Saturday, October 21, 2006

Living Legends Department: Saxophone Colossus


NYT has a lovely profile of legendary tenor sax player Sonny Rollins, who will be releasing his first studio album in about 10 years. I'm ashamed to admit that I thought he was no longer living; I assumed (and I suspect I'm not the only one) that everybody as good as Rollins was dead. Can't wait to hear the record. Snip:
Until recently, Sonny Rollins practiced his tenor saxophone in a cottage studio a short, loping distance from his house here, on the rustic property he and his wife, Lucille, bought nearly 35 years ago. Mr. Rollins, who has long been lionized, partly for his intense, solitary practicing — or woodshedding, in jazz argot — would often work in the cottage past nightfall.

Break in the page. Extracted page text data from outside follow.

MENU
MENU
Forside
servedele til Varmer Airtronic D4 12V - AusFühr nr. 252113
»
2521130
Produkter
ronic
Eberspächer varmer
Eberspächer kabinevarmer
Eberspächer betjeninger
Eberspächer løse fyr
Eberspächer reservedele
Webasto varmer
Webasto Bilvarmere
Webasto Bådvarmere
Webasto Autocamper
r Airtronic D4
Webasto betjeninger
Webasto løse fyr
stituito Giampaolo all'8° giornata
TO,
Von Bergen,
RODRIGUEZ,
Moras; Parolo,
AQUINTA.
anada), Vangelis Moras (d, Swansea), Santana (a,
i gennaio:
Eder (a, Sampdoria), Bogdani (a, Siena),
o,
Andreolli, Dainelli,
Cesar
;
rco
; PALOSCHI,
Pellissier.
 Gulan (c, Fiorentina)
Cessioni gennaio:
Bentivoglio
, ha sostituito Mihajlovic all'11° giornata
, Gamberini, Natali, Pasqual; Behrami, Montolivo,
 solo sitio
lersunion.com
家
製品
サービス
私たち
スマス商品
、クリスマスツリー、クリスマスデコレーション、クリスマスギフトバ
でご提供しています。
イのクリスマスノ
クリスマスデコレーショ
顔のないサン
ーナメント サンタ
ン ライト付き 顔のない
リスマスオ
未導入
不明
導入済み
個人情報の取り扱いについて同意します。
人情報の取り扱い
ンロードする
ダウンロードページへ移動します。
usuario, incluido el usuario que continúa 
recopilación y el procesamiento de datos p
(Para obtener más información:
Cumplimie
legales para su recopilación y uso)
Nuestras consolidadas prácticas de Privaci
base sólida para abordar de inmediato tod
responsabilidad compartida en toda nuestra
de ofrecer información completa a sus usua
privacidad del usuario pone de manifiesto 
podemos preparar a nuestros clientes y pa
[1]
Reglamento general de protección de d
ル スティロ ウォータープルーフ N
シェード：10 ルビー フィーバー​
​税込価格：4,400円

At the house, his wife would turn on the porch light so he could find his way back through the dark.

Lucille Rollins died not quite two years ago, and Mr. Rollins initially turned to his regimen for solace. “So I came out here a few times,” he said in his studio one recent afternoon, “and then I looked, and there was no light on the porch. It just kind of highlighted that, well, there’s nobody there now.” These days, he practices in the house.

Link.

1 comment:

Charles-A. Rovira said...

I'm ashamed to say I hadn't thought about Sonny Rollins in years.

I just thought that he'd given up and moved on to some other phase of his life.

I'm glad he's releasing something. It should be great.